* [Task goal] Show each line of the records that contains the word "jūsų".

[Saved entries]
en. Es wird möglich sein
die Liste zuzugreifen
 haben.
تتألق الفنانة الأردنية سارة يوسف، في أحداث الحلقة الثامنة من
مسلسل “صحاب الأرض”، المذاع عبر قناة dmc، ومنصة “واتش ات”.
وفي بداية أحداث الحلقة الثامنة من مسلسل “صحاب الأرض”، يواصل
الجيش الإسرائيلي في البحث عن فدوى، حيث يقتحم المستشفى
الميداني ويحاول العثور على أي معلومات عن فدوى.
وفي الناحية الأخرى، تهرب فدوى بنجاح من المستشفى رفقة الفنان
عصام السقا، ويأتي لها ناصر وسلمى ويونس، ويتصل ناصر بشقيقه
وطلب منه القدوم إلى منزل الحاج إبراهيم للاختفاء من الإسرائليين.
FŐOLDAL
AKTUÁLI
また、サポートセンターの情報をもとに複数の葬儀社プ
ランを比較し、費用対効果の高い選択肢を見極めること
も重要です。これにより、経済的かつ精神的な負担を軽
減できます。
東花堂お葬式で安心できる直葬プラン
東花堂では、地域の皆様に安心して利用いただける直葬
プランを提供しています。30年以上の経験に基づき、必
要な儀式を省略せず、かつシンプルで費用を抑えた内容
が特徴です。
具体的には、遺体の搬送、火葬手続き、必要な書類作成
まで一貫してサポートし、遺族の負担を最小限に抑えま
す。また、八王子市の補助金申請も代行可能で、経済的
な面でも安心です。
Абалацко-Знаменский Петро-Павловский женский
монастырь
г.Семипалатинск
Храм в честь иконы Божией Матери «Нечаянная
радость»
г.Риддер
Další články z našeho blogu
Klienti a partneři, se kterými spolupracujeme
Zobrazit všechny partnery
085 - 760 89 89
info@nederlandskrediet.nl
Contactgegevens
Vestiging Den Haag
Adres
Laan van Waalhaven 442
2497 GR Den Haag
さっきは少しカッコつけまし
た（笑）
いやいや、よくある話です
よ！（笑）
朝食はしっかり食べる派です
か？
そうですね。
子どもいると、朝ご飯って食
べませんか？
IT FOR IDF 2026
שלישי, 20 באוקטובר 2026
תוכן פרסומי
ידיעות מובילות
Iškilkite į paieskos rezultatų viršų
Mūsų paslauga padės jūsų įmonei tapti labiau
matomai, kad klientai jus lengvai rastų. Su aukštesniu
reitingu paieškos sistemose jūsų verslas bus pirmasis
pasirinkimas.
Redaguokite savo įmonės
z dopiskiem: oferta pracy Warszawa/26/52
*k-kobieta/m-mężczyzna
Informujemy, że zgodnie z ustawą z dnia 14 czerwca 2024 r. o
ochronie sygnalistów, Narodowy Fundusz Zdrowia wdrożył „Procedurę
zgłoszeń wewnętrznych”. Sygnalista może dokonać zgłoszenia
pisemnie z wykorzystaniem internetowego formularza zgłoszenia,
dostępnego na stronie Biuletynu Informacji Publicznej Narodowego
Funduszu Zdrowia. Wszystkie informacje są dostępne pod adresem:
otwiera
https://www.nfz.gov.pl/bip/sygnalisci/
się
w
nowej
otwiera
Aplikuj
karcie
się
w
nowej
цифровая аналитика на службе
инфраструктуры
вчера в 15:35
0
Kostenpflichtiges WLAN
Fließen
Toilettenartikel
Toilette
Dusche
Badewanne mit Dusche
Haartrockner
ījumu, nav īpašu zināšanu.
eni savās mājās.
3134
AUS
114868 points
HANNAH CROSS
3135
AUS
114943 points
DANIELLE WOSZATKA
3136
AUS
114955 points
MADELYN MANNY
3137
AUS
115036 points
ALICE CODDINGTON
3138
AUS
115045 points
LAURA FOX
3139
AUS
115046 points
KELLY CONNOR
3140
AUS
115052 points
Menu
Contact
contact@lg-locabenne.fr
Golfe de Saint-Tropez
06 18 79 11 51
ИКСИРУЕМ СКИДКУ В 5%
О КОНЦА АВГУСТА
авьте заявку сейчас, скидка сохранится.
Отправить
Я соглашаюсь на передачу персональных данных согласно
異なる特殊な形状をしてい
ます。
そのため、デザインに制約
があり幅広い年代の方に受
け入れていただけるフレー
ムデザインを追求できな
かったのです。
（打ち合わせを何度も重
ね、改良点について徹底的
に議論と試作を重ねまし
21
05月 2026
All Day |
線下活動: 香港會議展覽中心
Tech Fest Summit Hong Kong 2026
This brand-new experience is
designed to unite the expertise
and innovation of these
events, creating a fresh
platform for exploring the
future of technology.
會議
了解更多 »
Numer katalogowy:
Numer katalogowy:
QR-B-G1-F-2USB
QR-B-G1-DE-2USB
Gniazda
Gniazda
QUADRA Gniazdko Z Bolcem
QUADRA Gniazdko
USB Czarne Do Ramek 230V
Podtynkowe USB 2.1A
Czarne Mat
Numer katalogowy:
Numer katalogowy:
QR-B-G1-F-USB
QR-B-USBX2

* [Response]
Mūsų paslauga padės jūsų įmonei tapti labiau
reitingu paieškos sistemose jūsų verslas bus pirmasis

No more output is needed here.